When film companies come to a small town like Cedartown looking to use it as a setting for their movie or television show, suddenly many questions need to be answered.
Problems over infrastructure, staffing for road closures and security, and much more come up whenever a city signs agreements with production companies.
With the hopes of having something in place for the future after now hosting 3 different productions in the past years, Cedartown City Manager Bill Fann got to work with the help of Assistant City Manager Edward Guzman to put together language for a forthcoming ordinance to clarify what is and isn’t allowed for studios when they come to town.
“Simple things like getting a permit. There’s an application and forms for those things,” he said. “And we looked into exemptions for thing we know we don’t need to do that for, such as personal filming or if a class wants to come and do something for school.”

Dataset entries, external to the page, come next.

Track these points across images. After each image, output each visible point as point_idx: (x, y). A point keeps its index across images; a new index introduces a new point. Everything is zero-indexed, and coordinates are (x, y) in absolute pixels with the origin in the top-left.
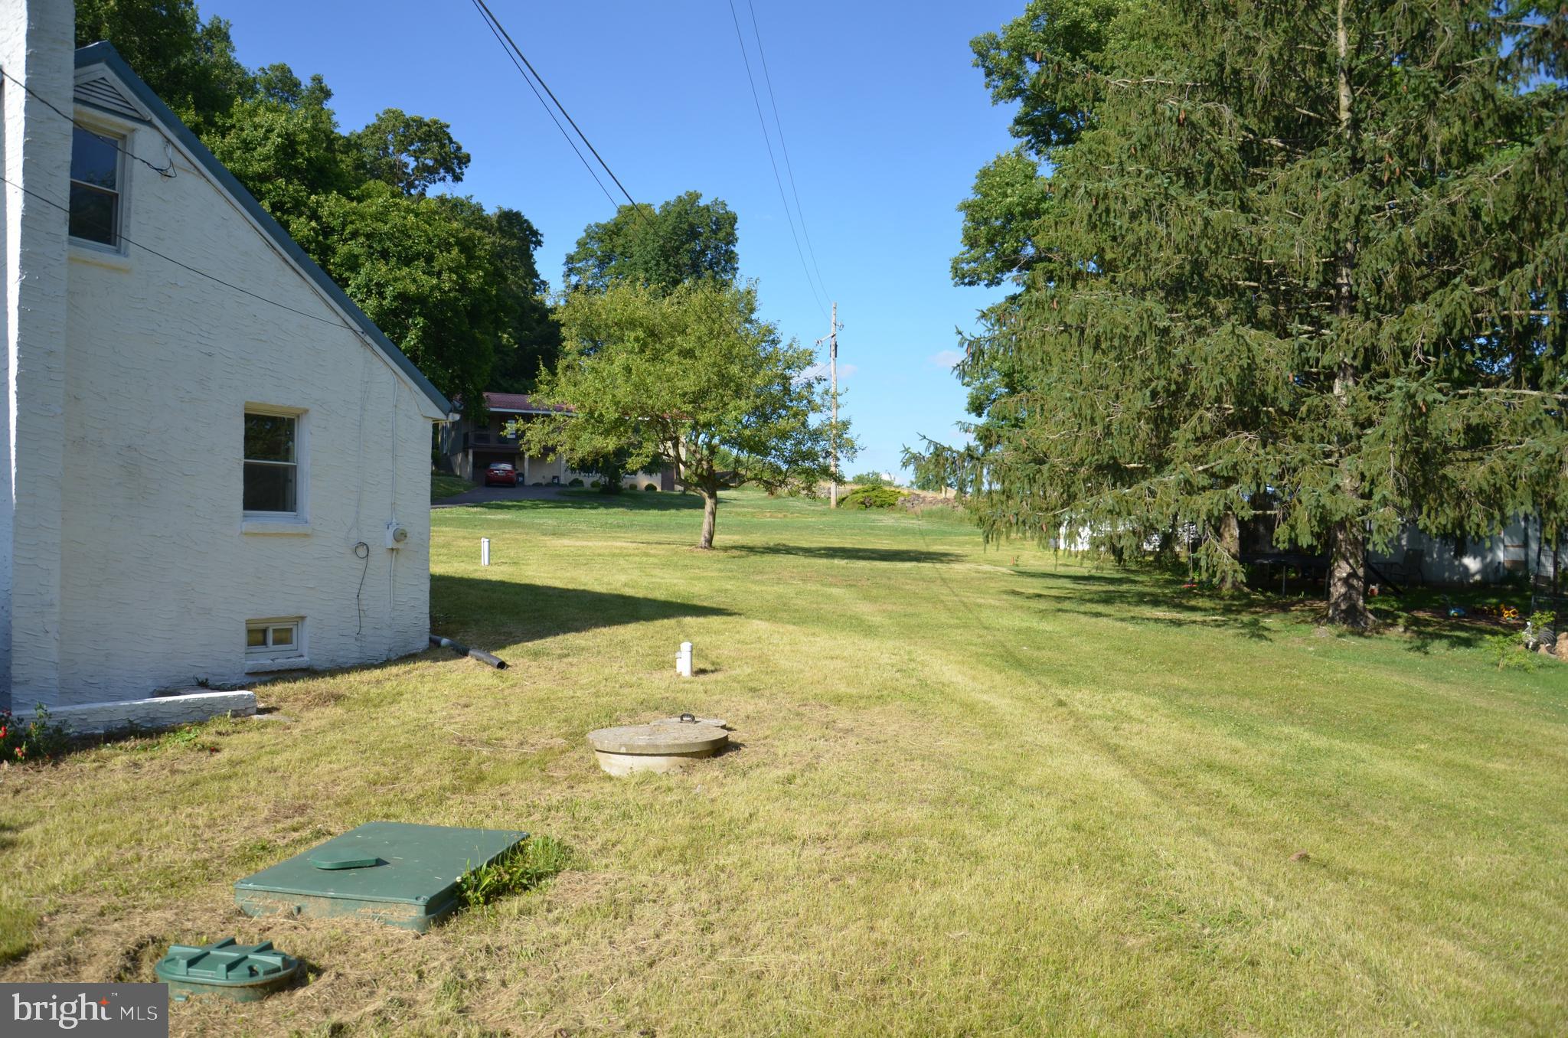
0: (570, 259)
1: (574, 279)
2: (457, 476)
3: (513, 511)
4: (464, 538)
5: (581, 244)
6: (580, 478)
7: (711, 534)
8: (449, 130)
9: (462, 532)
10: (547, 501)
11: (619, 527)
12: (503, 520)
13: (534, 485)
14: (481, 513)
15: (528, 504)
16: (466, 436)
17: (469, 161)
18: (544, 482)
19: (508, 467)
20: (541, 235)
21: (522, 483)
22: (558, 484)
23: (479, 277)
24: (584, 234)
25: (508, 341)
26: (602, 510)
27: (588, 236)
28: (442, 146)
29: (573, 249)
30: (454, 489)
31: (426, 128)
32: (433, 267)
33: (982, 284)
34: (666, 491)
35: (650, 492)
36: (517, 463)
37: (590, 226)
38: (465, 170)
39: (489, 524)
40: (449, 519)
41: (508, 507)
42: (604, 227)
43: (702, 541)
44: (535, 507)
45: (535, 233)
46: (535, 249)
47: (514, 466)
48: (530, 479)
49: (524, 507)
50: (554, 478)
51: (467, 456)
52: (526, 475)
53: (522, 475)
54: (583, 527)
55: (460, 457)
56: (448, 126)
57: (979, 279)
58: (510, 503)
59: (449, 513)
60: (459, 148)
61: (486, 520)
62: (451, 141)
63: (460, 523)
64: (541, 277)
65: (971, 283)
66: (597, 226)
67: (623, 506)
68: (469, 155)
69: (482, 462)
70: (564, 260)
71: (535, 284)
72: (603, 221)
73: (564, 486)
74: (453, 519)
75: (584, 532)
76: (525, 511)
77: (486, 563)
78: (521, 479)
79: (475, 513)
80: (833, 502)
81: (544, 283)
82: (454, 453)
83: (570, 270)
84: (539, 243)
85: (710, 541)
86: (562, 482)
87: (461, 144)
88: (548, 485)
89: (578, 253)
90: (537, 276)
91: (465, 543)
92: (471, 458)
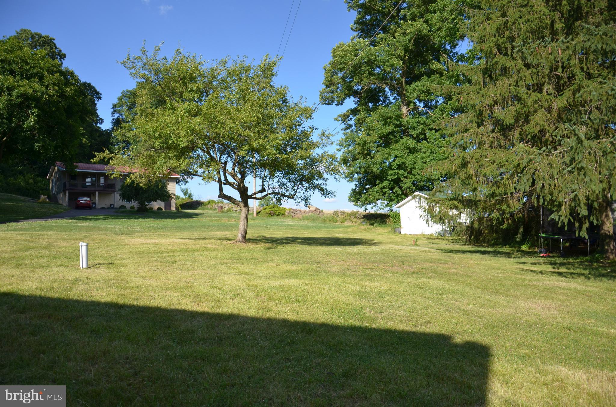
0: (115, 106)
1: (116, 116)
2: (60, 204)
3: (92, 221)
4: (64, 239)
5: (120, 99)
6: (125, 205)
7: (245, 232)
8: (54, 42)
9: (62, 235)
10: (111, 216)
11: (158, 228)
12: (88, 226)
13: (101, 208)
14: (74, 223)
15: (101, 217)
16: (65, 184)
17: (65, 57)
18: (106, 207)
19: (87, 199)
20: (101, 94)
21: (95, 208)
22: (113, 208)
23: (72, 90)
24: (121, 95)
25: (85, 141)
26: (141, 220)
27: (123, 95)
28: (51, 48)
29: (116, 101)
30: (59, 210)
31: (42, 39)
32: (44, 82)
33: (334, 104)
34: (167, 210)
35: (159, 211)
36: (92, 197)
37: (124, 91)
38: (63, 62)
39: (81, 229)
40: (54, 226)
41: (90, 219)
42: (131, 91)
43: (240, 237)
44: (104, 219)
45: (98, 93)
46: (98, 101)
47: (90, 199)
48: (99, 205)
49: (99, 219)
50: (111, 205)
51: (65, 194)
52: (97, 203)
53: (95, 203)
54: (137, 229)
55: (62, 195)
56: (54, 40)
57: (333, 102)
58: (90, 217)
59: (55, 223)
60: (60, 51)
61: (79, 226)
62: (56, 48)
63: (62, 229)
64: (100, 117)
65: (329, 104)
66: (127, 91)
67: (151, 217)
68: (65, 54)
69: (74, 197)
70: (112, 106)
71: (97, 120)
72: (130, 89)
73: (116, 208)
74: (56, 226)
75: (139, 232)
76: (100, 221)
77: (85, 266)
78: (94, 205)
79: (71, 222)
80: (255, 214)
81: (101, 119)
82: (59, 193)
83: (115, 111)
84: (99, 98)
85: (244, 237)
86: (116, 206)
87: (61, 49)
88: (108, 208)
89: (118, 103)
90: (98, 116)
91: (64, 244)
92: (67, 194)
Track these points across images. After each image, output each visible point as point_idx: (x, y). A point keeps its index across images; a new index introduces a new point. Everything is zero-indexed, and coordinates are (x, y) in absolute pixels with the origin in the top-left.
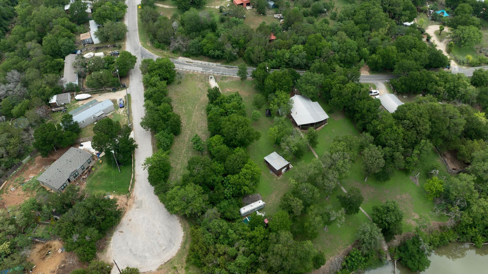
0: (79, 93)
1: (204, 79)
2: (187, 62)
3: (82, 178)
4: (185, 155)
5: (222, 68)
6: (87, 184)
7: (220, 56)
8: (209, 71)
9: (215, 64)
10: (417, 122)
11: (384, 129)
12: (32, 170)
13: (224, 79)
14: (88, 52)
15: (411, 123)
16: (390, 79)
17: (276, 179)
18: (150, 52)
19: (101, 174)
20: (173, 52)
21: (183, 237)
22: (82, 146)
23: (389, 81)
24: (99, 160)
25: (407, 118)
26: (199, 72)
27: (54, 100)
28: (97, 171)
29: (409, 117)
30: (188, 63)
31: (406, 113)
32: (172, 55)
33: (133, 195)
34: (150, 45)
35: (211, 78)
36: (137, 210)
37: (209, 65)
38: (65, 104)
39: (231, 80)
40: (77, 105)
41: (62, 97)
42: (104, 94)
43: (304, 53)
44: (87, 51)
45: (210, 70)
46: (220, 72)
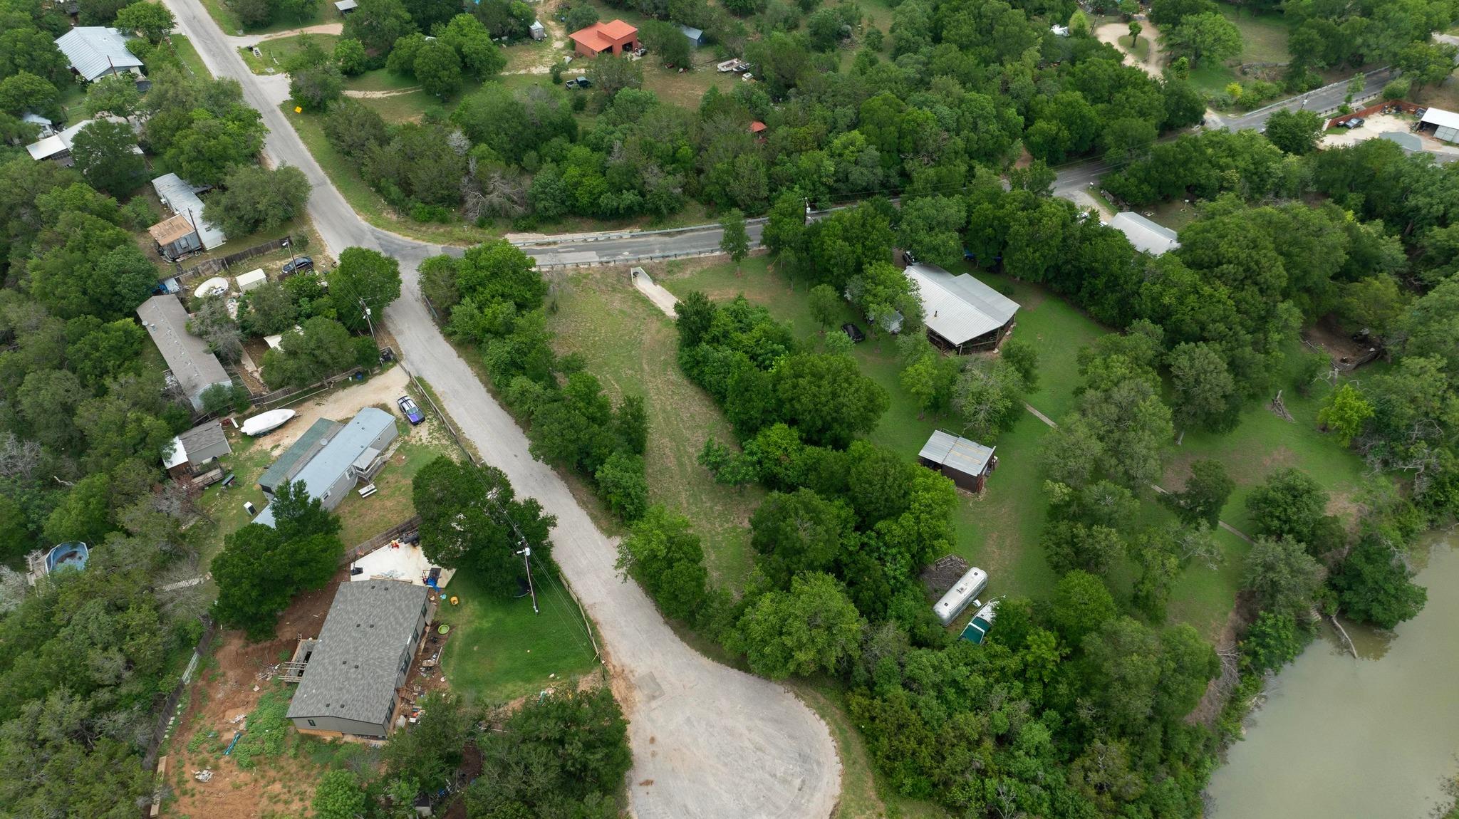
0: (247, 413)
1: (618, 281)
2: (537, 244)
3: (423, 669)
4: (695, 509)
5: (651, 239)
6: (452, 681)
7: (636, 208)
8: (621, 257)
9: (626, 234)
10: (1252, 264)
11: (1181, 300)
12: (227, 697)
13: (676, 270)
14: (203, 281)
15: (1241, 269)
16: (1100, 178)
17: (975, 503)
18: (409, 239)
19: (476, 637)
20: (481, 225)
21: (832, 733)
22: (359, 571)
23: (1098, 182)
24: (444, 597)
25: (1224, 260)
26: (593, 265)
27: (179, 455)
28: (460, 632)
29: (1230, 255)
30: (545, 247)
31: (1217, 246)
32: (483, 233)
33: (614, 667)
34: (394, 218)
35: (635, 274)
36: (654, 704)
37: (609, 239)
38: (214, 458)
39: (699, 269)
40: (261, 451)
41: (203, 439)
42: (333, 397)
43: (873, 152)
44: (199, 277)
45: (621, 254)
46: (652, 251)
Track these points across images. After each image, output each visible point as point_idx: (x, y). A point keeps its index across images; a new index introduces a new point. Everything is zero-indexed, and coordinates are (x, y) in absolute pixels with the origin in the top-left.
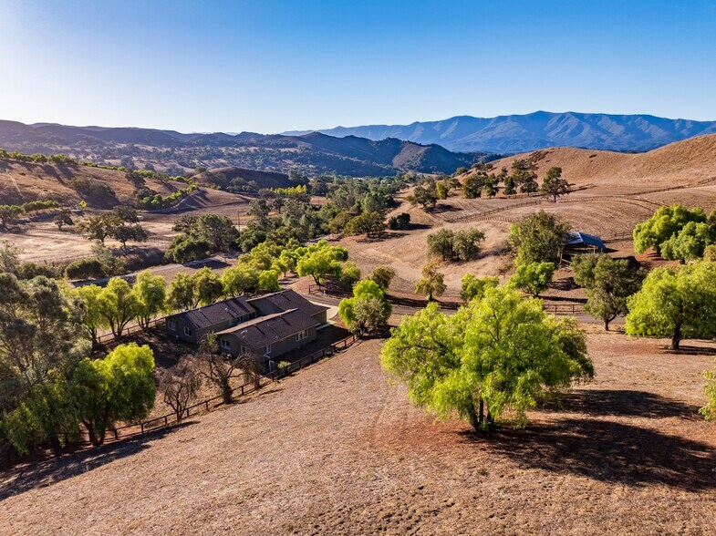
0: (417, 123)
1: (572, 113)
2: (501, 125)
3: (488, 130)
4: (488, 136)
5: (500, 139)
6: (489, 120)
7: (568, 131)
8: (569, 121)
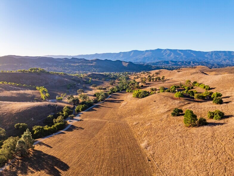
0: (121, 52)
1: (168, 49)
2: (147, 53)
3: (142, 55)
4: (143, 56)
5: (147, 57)
6: (143, 51)
7: (167, 55)
8: (167, 52)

The draft was put together in part from language Bartow County already put into place, though according to Fann the ordinance has been tailored to Cedartown.
“There haven’t been a lot of cities or counties who have done this so far,” he said. “When I put it out onto the mailing list online for cities in Georgia, many managers came back to say they needed to look into it as well.”
According to documents from the city, they specifically looks to create a permit process for professional filming, safety standards and requirements, insurance requirements, location agreement language, and what a production will be required to pay for, like using city water for instance.
Fann said the requirement came up following a lack of permitting process and an application for the “Hap and Leonard” production. He said he was surprised the city didn’t have one in place after the production of “Jayne Mansfield’s Car” several years ago.
He said that with a third production now looking to Cedartown as a setting, it is time to put one in place.
It will only be a draft for the time being, with a full ordinance for review and approval expected by the end of the year.
Commissioners Jordan Hubbard and Larry Odom were on hand to hear a report on the first draft during the October work session last week, along with a few other issues.
Fann brought to their attention work on the environmental impact on development for the York Property next to the Northside Industrial Park on the U.S. 27 bypass.
The city is working with an outside firm to get several spots on the property previously classified as wetlands and streams when rules on waterways in the United States changed several years ago.
Those rules changed again in recent months, and in order to help save on costs and changing the landscape for development, the city is hoping the U.S. Corps of Engineers will change their classification.
Fann said the areas in question only fill up when it rains, and the stream on one edge of the property “doesn’t go anywhere.”
Fortunately, Fann said they sit at the corners of the property, and won’t affect potential work they hope fund through state economic development funds to attract industrial and commercial prospects.
Additionally, commissioner had a brief discussion about what to call the pocket park in front of Polk County Courthouse No. 2 on Main Street.
Fann said so far the leading suggestion is to name the park after Sterling Holloway, but that additional suggestions will be taken an no final decision has yet been made.
Cedartown commissioners were set to meet for their regular meeting on Oct. 9. The meeting had a light agenda, with only a few items requiring an official decision, including closing a portion for a Halloween festival at First Methodist Church, and an application for LWCF for Goodyear Park’s use.